___ THE DATA ___
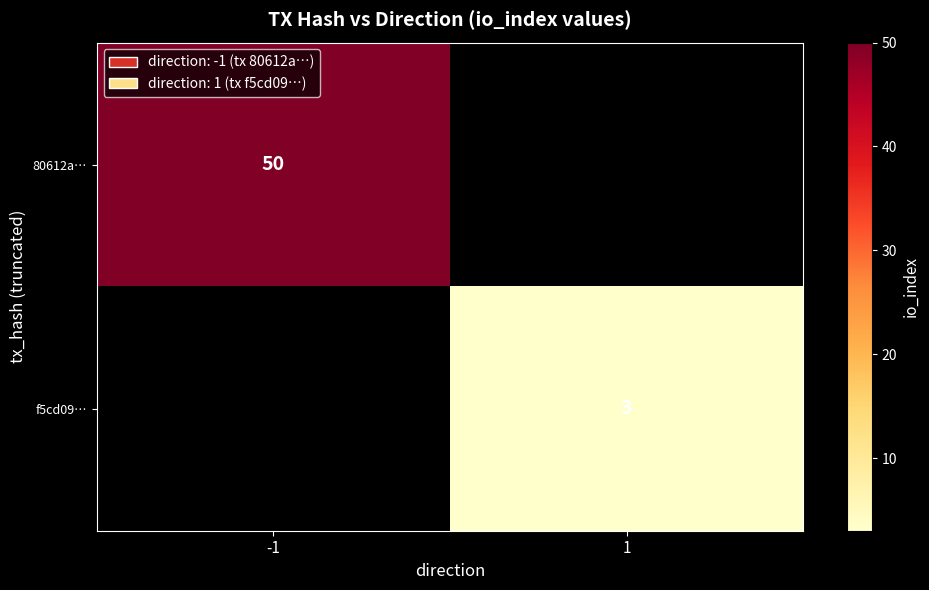

How many data points does each series have?

2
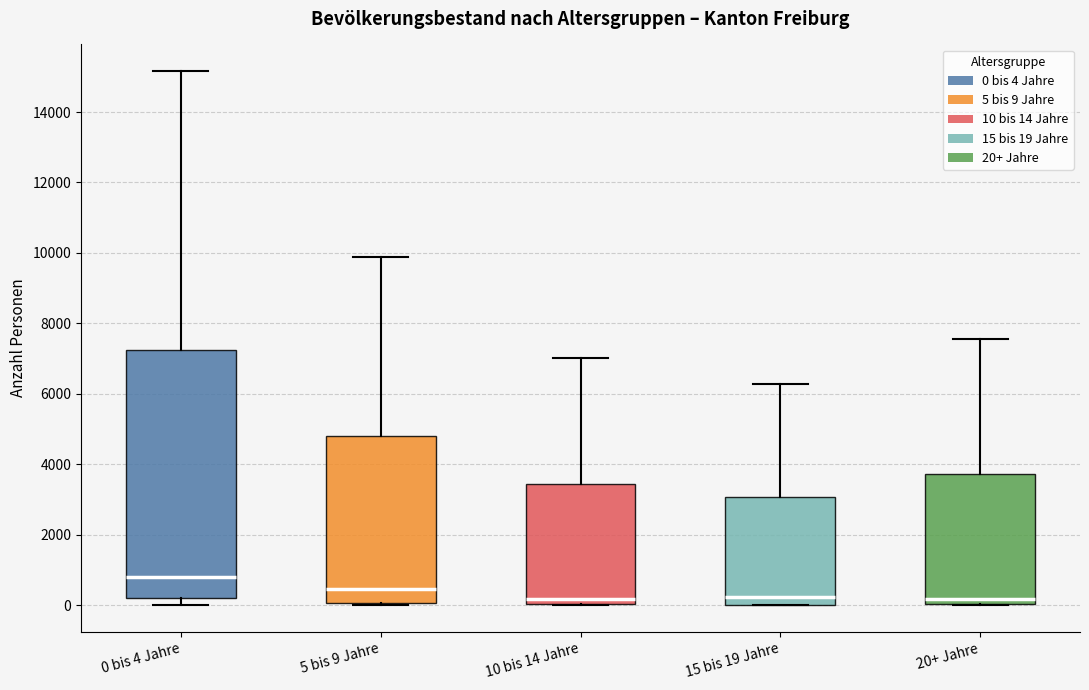

Reading left to right, read every box against the y-axis: the position of its median line, the range the box covers, and the ends of its whiskers. The values are not printed on the chart, so give them approximately, as read against the axis.

0 bis 4 Jahre: median 800, box 200 to 7200, whiskers 0 to 15200
5 bis 9 Jahre: median 400, box 0 to 4800, whiskers 0 to 9800
10 bis 14 Jahre: median 200, box 0 to 3400, whiskers 0 to 7000
15 bis 19 Jahre: median 200, box 0 to 3000, whiskers 0 to 6200
20+ Jahre: median 200, box 0 to 3800, whiskers 0 to 7600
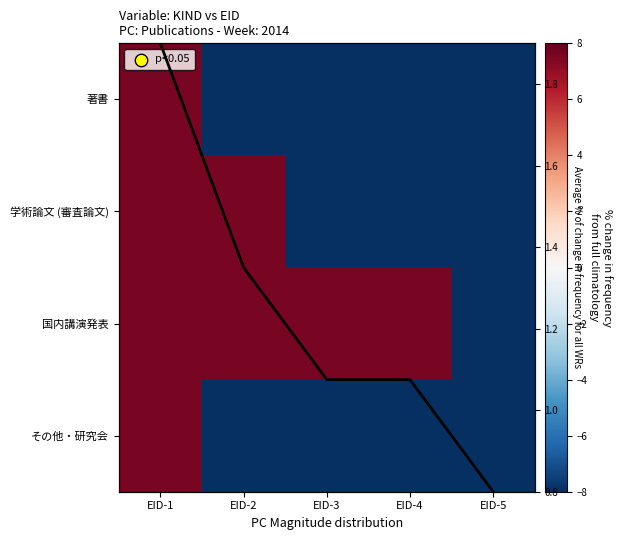

Is it true that 学術論文 (審査論文) equals 2.4 at EID-2?

False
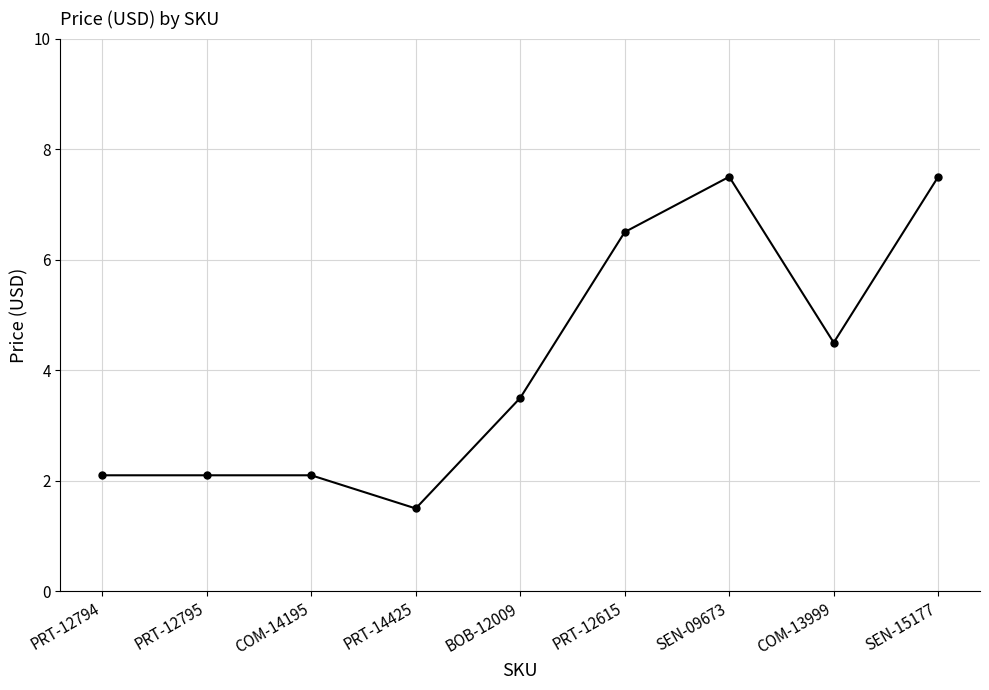

True or false: the data shows 2.1 at PRT-12794.

True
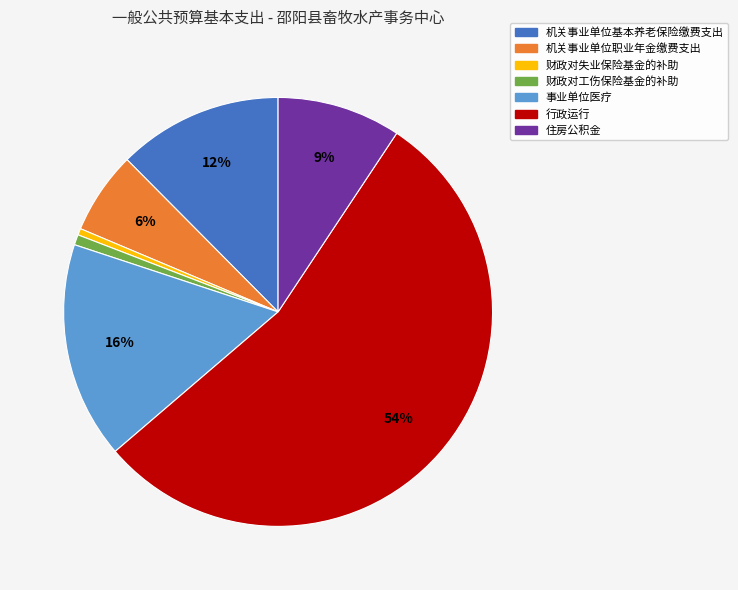

What is the largest slice in the pie chart?

行政运行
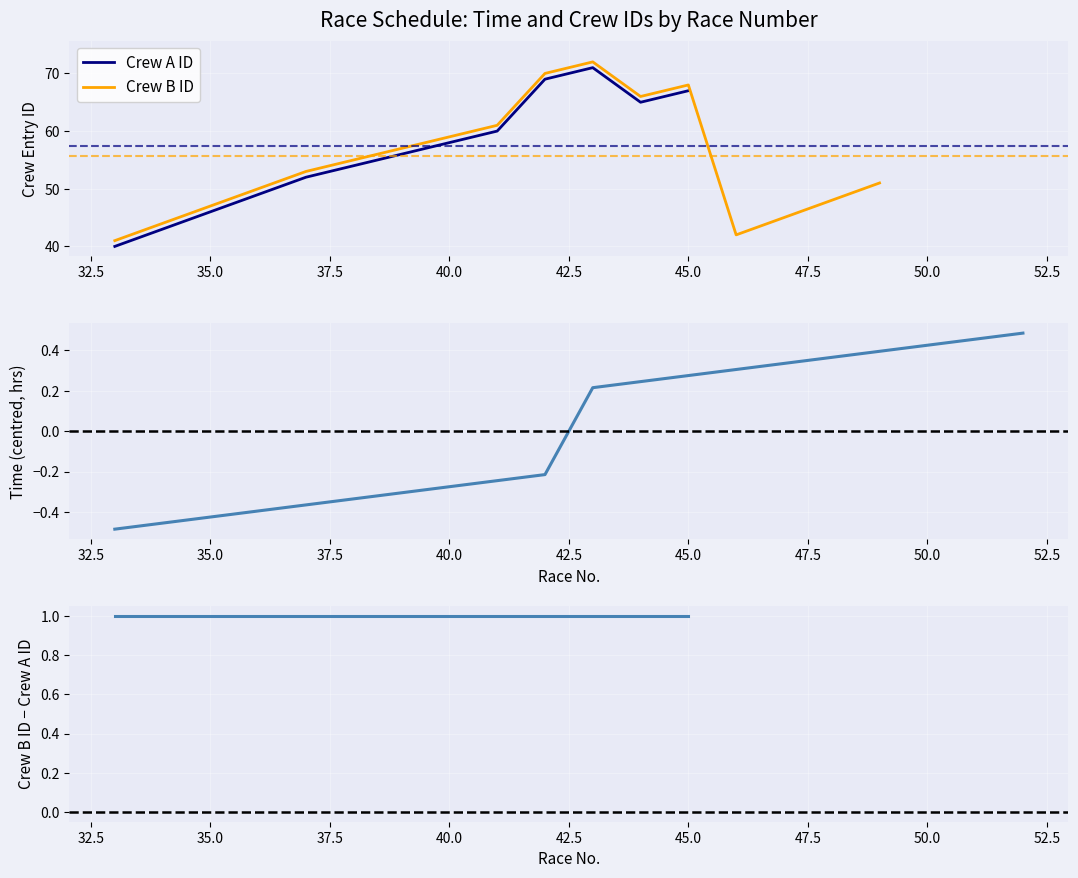

How many lines are shown in the chart?

4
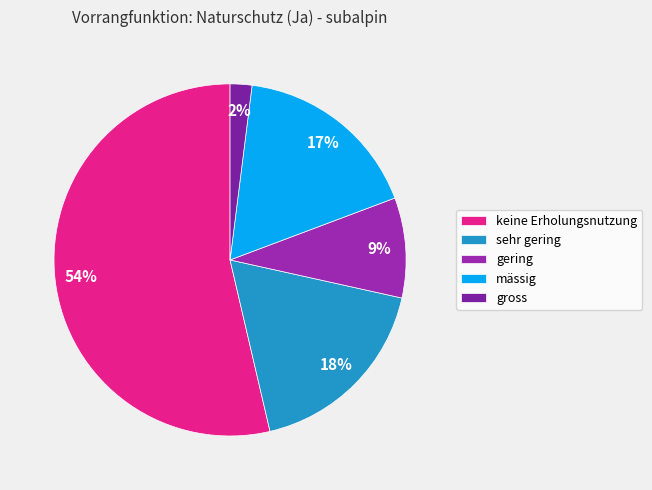

Is gering the majority of the pie?

No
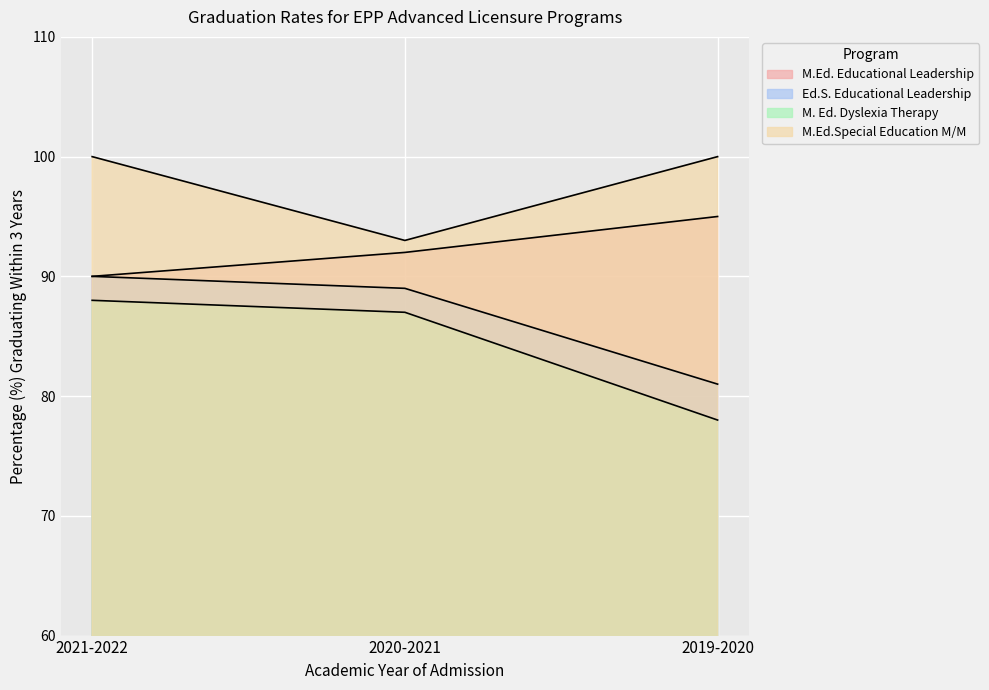

Rank the categories by Ed.S. Educational Leadership value from highest to lowest.

2021-2022, 2020-2021, 2019-2020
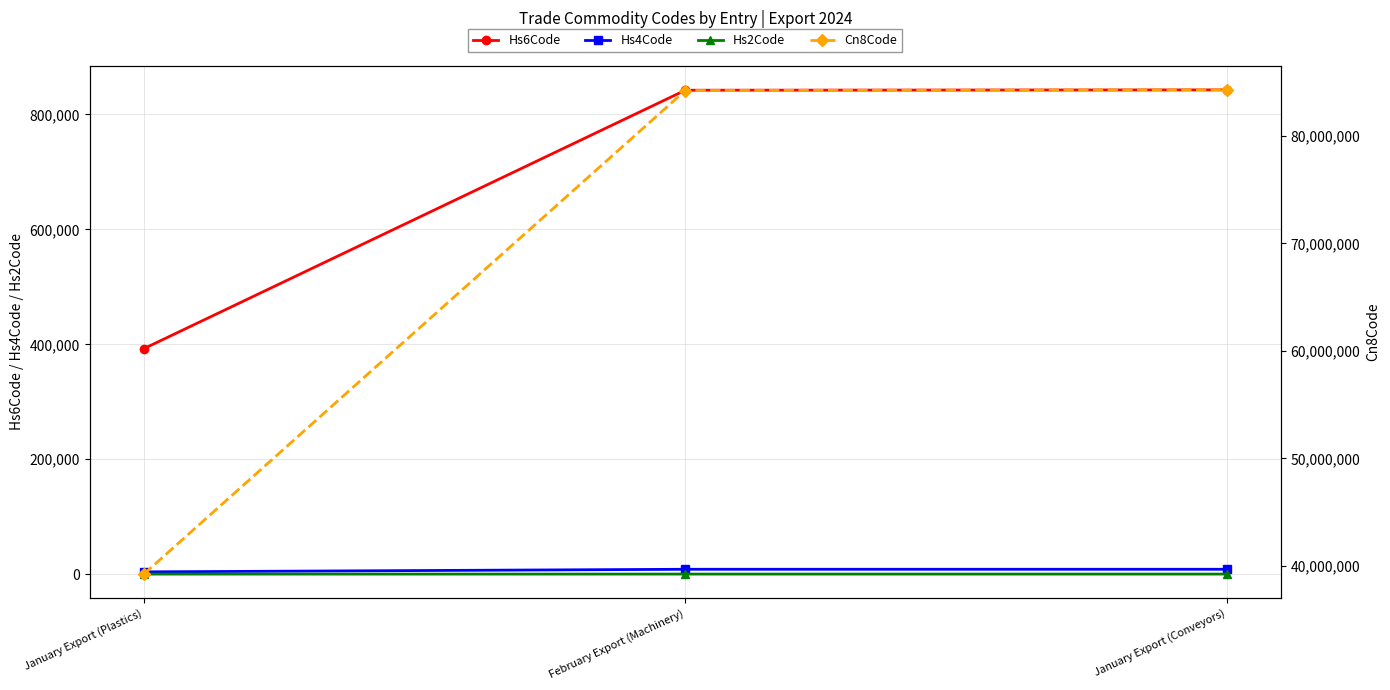

At which category is the sum across all series the highest?

January Export (Conveyors)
___
■ **EXERCISE OBJECTIVE**:
Can you copy out every row above word for word, leaving out the pictures?

■ **PROBLEM SOLUTION**:
How many data points does each series have?

2

Reading left to right, read every box against the y-axis: the position of its median line, the range the box covers, and the ends of its whiskers. The values are not printed on the chart, so give them approximately, as read against the axis.

0 bis 4 Jahre: median 800, box 200 to 7200, whiskers 0 to 15200
5 bis 9 Jahre: median 400, box 0 to 4800, whiskers 0 to 9800
10 bis 14 Jahre: median 200, box 0 to 3400, whiskers 0 to 7000
15 bis 19 Jahre: median 200, box 0 to 3000, whiskers 0 to 6200
20+ Jahre: median 200, box 0 to 3800, whiskers 0 to 7600

Is it true that 学術論文 (審査論文) equals 2.4 at EID-2?

False

True or false: the data shows 2.1 at PRT-12794.

True

What is the largest slice in the pie chart?

行政运行

How many lines are shown in the chart?

4

Is gering the majority of the pie?

No

Rank the categories by Ed.S. Educational Leadership value from highest to lowest.

2021-2022, 2020-2021, 2019-2020

At which category is the sum across all series the highest?

January Export (Conveyors)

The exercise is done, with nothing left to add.